I might add on the same note - and in a more universal plane, which includes the Cuban problem but it broadly transcends it - a fact that within the perspective of time is really alarming: the Vatican II Council's negative stand to condemn Communism, even though it was solemnly asked for and subscribed by 456 conciliaris Fathers from 86 countries. During the Council's sessions, Cardinal Antonio Bacci had pointed out the mandatory necessity of an explicit condemnation against Communism: "Every time that the Ecumenical Council met, was to resolve the great problems that were confronting at that time and condemn its respective errors. I think that by being silent on this point, it would be an unforgivable gap, better said, a collective sin. This is the great theoretical and practical heresy of our times; and if the Council does not address it, it would seem as a failed Council." (Acta Synodalia, vol.IV, parte II, pp.669-670). In fact, to analyze the contemporary problems of Catholics without mentioning about Communism - an adversary so completely opposed to its doctrine, so powerful, so brutal and so astute as the Church has never seen before in History - it would be similar if today an International Medical Congress would meet to discuss and to study the main diseases, omitting even any references about AIDS...
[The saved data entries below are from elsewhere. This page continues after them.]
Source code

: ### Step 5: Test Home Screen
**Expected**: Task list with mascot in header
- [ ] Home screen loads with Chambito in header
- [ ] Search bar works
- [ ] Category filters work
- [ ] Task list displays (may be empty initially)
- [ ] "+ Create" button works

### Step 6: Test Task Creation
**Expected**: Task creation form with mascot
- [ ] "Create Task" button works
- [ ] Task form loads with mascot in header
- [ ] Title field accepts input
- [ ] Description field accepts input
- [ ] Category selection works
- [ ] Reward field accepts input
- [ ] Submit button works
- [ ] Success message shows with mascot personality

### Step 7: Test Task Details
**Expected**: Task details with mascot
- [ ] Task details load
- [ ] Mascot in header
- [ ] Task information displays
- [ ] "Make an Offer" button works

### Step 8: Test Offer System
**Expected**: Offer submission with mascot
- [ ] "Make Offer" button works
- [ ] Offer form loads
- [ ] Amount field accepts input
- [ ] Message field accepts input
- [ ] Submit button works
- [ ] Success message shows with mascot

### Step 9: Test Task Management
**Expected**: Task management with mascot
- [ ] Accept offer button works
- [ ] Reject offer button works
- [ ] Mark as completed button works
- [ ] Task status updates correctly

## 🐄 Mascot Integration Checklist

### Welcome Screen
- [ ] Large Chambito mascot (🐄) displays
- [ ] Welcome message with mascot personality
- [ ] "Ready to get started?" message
For all those deplorable attitudes by so many sons and daughters of the Church, there was not asked for any forgiveness in an explicit way. I profoundly lament this as a Catholic, as a Cuban and as one more unaccountable victims.
I wish to express that I don't feel alone in my critique about the recent ceremonies of asking for forgiveness. There were statements made by ecclesiastical authorities and by known Catholic intellectuals that manifested their doubts and even their differences about central aspects of such ceremonies. Anyway, I would like to reiterate once more, the concepts expressed to the high-ranking Inter-american prelates gathered in Havana, in 1999, about the rights of a Catholic to filially be able to express his or her point of view on such delicate subjects: the Church never was, the Church is not, the Church will never be a prison to the consciousnesses of its sons and daughters. This is why I am certain that it will understand these respectful commentaries of a faithful Cuban catholic, that while in Castro's dungeons, implored to the Virgin of Charity of Cobre, the grace to resist - even willing to pay the price with my own life if necessary - any type of acceptance with the disastrous Cuban revolution or even get close to the regime, based on the traditional teachings of the Church which condemns communism as "intrinsically perverse," and it considers "inadmissible the collaboration with it on any grounds." (Pius XI, Divini Redemptoris).

Armando Valladares is a Cuban ex-political prisoner, was ambassador of the United States before the U.N. Human Rights Commission, in Geneva, during the Reagan and Bush administrations.